Six transects were completed, two transects in each of the 3 "Control" plots and two in each of the 3 "Disturbed" plots. Each transect was started from a randomly selected point of origin along the plot's northern boundary and was positioned in a N-S compass direction (Figure 1).

During the summer growing season, it became evident that our disturbance treatment was causing visible differences in plant species abundance and the resultant structure of the plant community. Disturbance decreased the relative abundance or plant cover of Indian Grass and Tall Goldenrod as is suggested in Figures 1 and 2. Note the lower density of these dominants in Figures 1 and 2 compared to Figure 3, taken in Plot #3, a "Control" plot.

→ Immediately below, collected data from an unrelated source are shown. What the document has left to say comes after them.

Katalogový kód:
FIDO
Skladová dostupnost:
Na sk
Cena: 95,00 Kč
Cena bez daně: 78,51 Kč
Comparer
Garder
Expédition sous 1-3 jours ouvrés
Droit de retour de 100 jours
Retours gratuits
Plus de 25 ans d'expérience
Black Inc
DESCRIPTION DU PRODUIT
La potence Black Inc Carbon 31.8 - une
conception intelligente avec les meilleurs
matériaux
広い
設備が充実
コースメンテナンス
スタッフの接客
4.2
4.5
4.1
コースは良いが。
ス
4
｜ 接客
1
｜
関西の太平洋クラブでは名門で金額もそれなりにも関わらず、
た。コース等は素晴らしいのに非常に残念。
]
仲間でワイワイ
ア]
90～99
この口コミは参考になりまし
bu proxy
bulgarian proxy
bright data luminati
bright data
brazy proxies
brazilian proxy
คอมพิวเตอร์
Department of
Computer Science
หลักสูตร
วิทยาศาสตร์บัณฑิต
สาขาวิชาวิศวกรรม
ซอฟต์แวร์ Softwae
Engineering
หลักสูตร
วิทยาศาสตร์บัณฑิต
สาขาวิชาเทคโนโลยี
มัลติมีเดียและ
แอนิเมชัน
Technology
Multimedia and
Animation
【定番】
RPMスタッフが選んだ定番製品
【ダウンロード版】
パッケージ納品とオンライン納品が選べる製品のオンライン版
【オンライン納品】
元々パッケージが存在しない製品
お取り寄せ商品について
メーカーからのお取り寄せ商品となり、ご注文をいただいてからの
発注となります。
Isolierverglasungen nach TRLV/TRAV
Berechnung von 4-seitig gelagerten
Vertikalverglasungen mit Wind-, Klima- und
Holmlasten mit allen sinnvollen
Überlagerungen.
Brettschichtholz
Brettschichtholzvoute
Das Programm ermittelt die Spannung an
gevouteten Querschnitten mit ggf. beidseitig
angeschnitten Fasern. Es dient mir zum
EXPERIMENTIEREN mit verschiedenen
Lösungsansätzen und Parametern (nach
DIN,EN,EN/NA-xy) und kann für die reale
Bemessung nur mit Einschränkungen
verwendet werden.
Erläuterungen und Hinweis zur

In many instances in "Control" plots, the dominant Indian Grass and Tall Goldenrod did not share the same spatial distribution, but instead exercised dominance in separate areas, thus contributing to a "patchiness" marked by an increased vegetation height diversity (Figure 4).

Figure 4.
Tall Goldenrod dominates the area in front of Trevor
and Mallery; whereas, Indian Grass, Big Bluestem, and Switchgrass
dominate in the area behind them in this "Control" plot.

Question to Consider:
If soil disturbance did in fact reduce the relative abundance of Tall Goldenrod and Indian Grass, then what species were able to take advantage of the reduced dominance and competition from these perennials?

To answer this question, turn to the next page, "Who Benefits from Disturbance?"

*Cover refers to the actual area or proportion of area of the ground surface that is shaded or otherwise occupied by a species, here a plant species. As such cover is a handy estimate of population size or abundance of each species when used in a random quadrat sampling experiment.